Items from a data source

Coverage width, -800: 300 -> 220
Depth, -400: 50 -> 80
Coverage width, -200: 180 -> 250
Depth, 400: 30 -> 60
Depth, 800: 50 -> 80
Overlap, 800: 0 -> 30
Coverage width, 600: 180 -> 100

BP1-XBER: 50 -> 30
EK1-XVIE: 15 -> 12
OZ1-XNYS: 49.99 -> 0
--
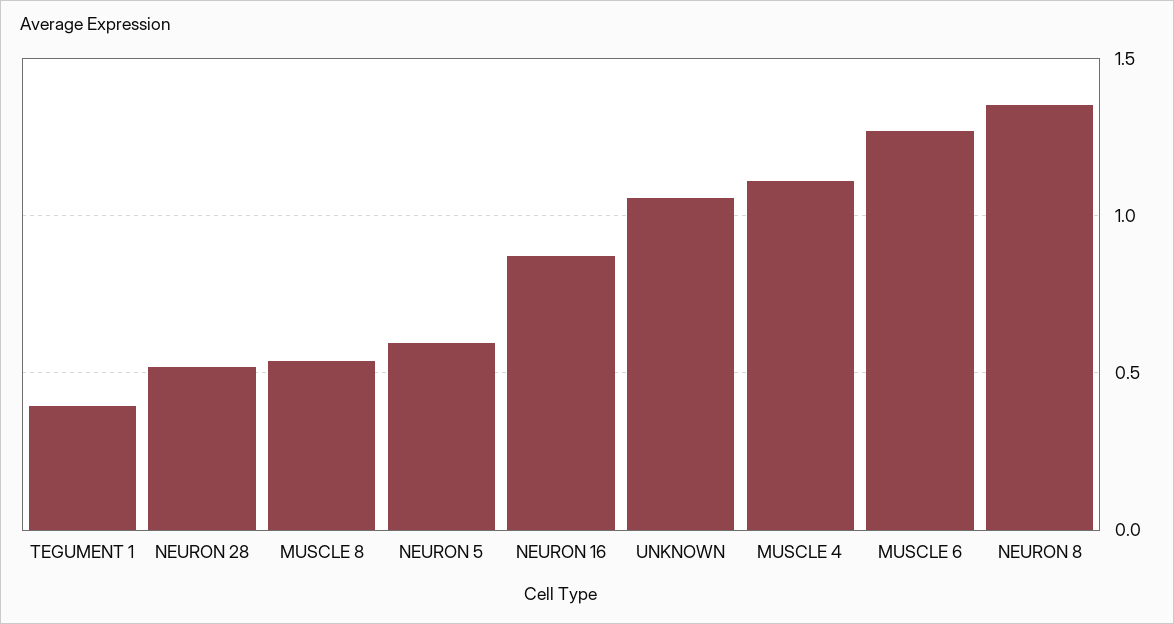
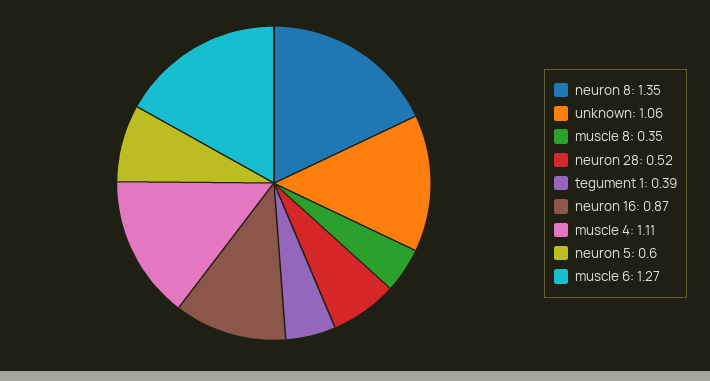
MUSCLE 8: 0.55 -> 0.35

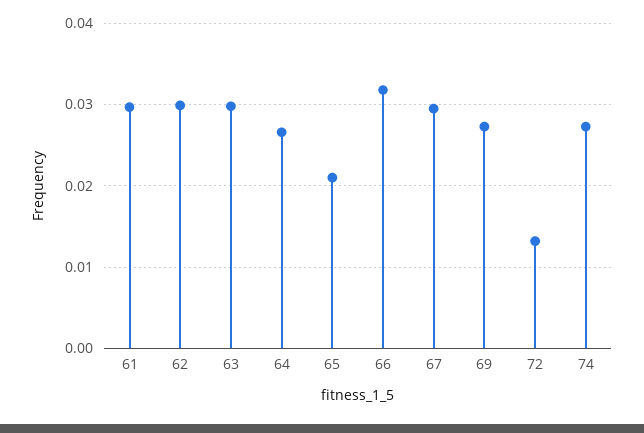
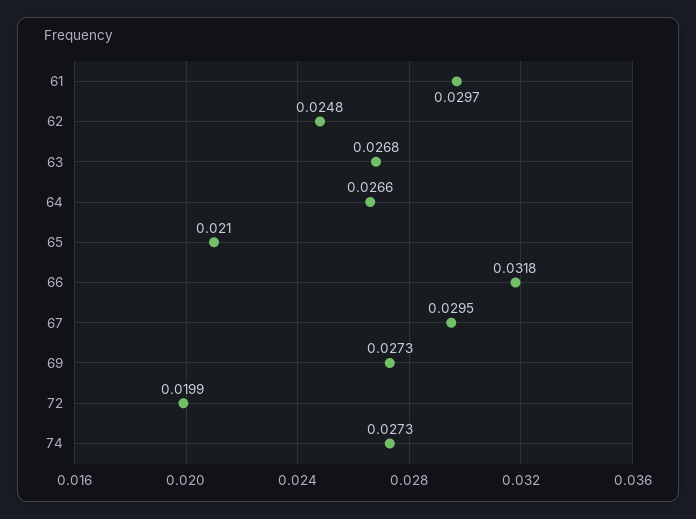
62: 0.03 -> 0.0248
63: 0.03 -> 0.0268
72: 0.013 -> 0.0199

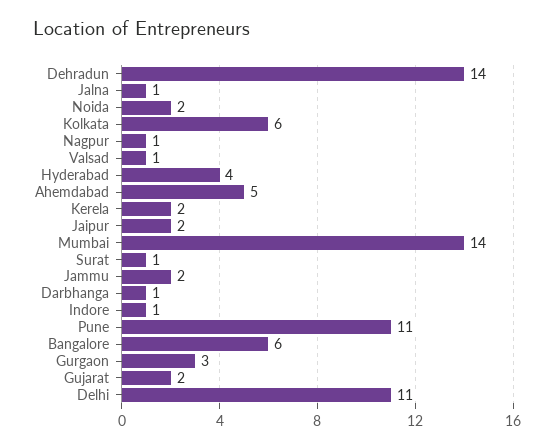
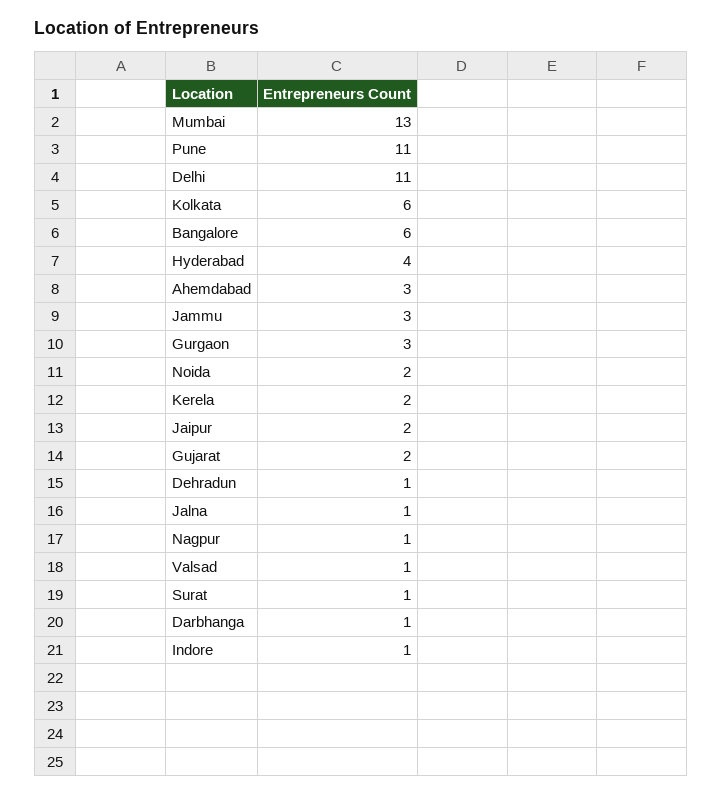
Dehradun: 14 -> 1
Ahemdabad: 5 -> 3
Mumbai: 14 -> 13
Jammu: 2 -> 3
* * *
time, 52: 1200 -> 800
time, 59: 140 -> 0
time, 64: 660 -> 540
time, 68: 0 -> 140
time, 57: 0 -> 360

▶ [TASK DIRECTIONS]: From the line that has "Depth, 800: 50 -> 80" through the line that has "OZ1-XNYS: 49.99 -> 0", copy every line exactly as it appears above, and leave out all others.

▶ [RESPONSE TO THE TASK]:
Depth, 800: 50 -> 80
Overlap, 800: 0 -> 30
Coverage width, 600: 180 -> 100

BP1-XBER: 50 -> 30
EK1-XVIE: 15 -> 12
OZ1-XNYS: 49.99 -> 0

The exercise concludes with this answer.